### Exercise details
What you output should match the data below exactly.

### Records provided
== Segment start ==

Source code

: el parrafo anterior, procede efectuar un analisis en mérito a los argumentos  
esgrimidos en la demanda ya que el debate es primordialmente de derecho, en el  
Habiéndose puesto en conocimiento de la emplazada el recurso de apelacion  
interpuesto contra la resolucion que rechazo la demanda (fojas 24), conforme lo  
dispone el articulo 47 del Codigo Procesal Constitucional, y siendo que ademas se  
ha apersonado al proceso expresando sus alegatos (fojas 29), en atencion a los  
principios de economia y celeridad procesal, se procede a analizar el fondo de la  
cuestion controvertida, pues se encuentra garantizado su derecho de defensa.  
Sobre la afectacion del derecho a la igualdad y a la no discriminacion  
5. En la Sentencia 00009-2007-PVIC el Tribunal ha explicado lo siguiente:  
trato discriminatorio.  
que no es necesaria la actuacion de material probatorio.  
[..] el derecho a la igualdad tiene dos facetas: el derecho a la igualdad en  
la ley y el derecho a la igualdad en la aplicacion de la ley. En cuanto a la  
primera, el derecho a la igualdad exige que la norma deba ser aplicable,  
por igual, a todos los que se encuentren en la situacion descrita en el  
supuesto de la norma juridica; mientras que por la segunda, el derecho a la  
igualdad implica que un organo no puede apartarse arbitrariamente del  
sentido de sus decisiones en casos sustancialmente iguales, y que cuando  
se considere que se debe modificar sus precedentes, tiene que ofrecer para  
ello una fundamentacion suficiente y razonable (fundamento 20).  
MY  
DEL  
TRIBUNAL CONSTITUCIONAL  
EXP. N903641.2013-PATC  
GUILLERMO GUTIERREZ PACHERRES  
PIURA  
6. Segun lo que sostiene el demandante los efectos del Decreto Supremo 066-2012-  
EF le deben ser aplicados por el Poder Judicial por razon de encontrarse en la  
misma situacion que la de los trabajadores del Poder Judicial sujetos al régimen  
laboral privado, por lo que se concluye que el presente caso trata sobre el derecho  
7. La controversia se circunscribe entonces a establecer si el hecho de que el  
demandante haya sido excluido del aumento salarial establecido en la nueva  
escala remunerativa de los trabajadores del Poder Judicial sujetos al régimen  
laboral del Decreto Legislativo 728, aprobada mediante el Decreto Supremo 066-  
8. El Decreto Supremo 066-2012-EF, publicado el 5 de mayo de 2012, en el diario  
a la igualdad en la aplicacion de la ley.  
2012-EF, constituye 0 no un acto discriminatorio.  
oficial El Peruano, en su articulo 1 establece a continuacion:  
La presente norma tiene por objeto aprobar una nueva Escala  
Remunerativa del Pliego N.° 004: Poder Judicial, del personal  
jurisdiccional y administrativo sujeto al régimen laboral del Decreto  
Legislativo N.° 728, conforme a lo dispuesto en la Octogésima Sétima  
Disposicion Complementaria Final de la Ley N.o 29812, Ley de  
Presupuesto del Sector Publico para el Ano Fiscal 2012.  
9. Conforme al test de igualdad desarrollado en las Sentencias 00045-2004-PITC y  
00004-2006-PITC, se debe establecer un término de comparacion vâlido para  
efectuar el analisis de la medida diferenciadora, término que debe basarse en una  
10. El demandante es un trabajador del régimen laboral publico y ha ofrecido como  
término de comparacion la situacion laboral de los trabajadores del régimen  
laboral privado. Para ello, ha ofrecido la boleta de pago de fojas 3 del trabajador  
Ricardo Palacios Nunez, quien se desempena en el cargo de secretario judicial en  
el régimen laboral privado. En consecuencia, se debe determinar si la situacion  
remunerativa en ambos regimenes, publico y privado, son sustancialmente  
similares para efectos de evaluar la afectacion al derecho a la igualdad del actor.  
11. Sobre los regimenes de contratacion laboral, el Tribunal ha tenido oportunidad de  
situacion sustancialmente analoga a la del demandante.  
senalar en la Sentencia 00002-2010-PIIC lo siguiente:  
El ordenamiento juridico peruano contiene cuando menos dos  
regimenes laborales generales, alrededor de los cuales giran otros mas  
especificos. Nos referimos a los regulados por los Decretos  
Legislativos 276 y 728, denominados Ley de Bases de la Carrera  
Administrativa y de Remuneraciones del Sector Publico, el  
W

== Segment end ==

### Written solution
Source code

: el parrafo anterior, procede efectuar un analisis en mérito a los argumentos  
esgrimidos en la demanda ya que el debate es primordialmente de derecho, en el  
Habiéndose puesto en conocimiento de la emplazada el recurso de apelacion  
interpuesto contra la resolucion que rechazo la demanda (fojas 24), conforme lo  
dispone el articulo 47 del Codigo Procesal Constitucional, y siendo que ademas se  
ha apersonado al proceso expresando sus alegatos (fojas 29), en atencion a los  
principios de economia y celeridad procesal, se procede a analizar el fondo de la  
cuestion controvertida, pues se encuentra garantizado su derecho de defensa.  
Sobre la afectacion del derecho a la igualdad y a la no discriminacion  
5. En la Sentencia 00009-2007-PVIC el Tribunal ha explicado lo siguiente:  
trato discriminatorio.  
que no es necesaria la actuacion de material probatorio.  
[..] el derecho a la igualdad tiene dos facetas: el derecho a la igualdad en  
la ley y el derecho a la igualdad en la aplicacion de la ley. En cuanto a la  
primera, el derecho a la igualdad exige que la norma deba ser aplicable,  
por igual, a todos los que se encuentren en la situacion descrita en el  
supuesto de la norma juridica; mientras que por la segunda, el derecho a la  
igualdad implica que un organo no puede apartarse arbitrariamente del  
sentido de sus decisiones en casos sustancialmente iguales, y que cuando  
se considere que se debe modificar sus precedentes, tiene que ofrecer para  
ello una fundamentacion suficiente y razonable (fundamento 20).  
MY  
DEL  
TRIBUNAL CONSTITUCIONAL  
EXP. N903641.2013-PATC  
GUILLERMO GUTIERREZ PACHERRES  
PIURA  
6. Segun lo que sostiene el demandante los efectos del Decreto Supremo 066-2012-  
EF le deben ser aplicados por el Poder Judicial por razon de encontrarse en la  
misma situacion que la de los trabajadores del Poder Judicial sujetos al régimen  
laboral privado, por lo que se concluye que el presente caso trata sobre el derecho  
7. La controversia se circunscribe entonces a establecer si el hecho de que el  
demandante haya sido excluido del aumento salarial establecido en la nueva  
escala remunerativa de los trabajadores del Poder Judicial sujetos al régimen  
laboral del Decreto Legislativo 728, aprobada mediante el Decreto Supremo 066-  
8. El Decreto Supremo 066-2012-EF, publicado el 5 de mayo de 2012, en el diario  
a la igualdad en la aplicacion de la ley.  
2012-EF, constituye 0 no un acto discriminatorio.  
oficial El Peruano, en su articulo 1 establece a continuacion:  
La presente norma tiene por objeto aprobar una nueva Escala  
Remunerativa del Pliego N.° 004: Poder Judicial, del personal  
jurisdiccional y administrativo sujeto al régimen laboral del Decreto  
Legislativo N.° 728, conforme a lo dispuesto en la Octogésima Sétima  
Disposicion Complementaria Final de la Ley N.o 29812, Ley de  
Presupuesto del Sector Publico para el Ano Fiscal 2012.  
9. Conforme al test de igualdad desarrollado en las Sentencias 00045-2004-PITC y  
00004-2006-PITC, se debe establecer un término de comparacion vâlido para  
efectuar el analisis de la medida diferenciadora, término que debe basarse en una  
10. El demandante es un trabajador del régimen laboral publico y ha ofrecido como  
término de comparacion la situacion laboral de los trabajadores del régimen  
laboral privado. Para ello, ha ofrecido la boleta de pago de fojas 3 del trabajador  
Ricardo Palacios Nunez, quien se desempena en el cargo de secretario judicial en  
el régimen laboral privado. En consecuencia, se debe determinar si la situacion  
remunerativa en ambos regimenes, publico y privado, son sustancialmente  
similares para efectos de evaluar la afectacion al derecho a la igualdad del actor.  
11. Sobre los regimenes de contratacion laboral, el Tribunal ha tenido oportunidad de  
situacion sustancialmente analoga a la del demandante.  
senalar en la Sentencia 00002-2010-PIIC lo siguiente:  
El ordenamiento juridico peruano contiene cuando menos dos  
regimenes laborales generales, alrededor de los cuales giran otros mas  
especificos. Nos referimos a los regulados por los Decretos  
Legislativos 276 y 728, denominados Ley de Bases de la Carrera  
Administrativa y de Remuneraciones del Sector Publico, el  
W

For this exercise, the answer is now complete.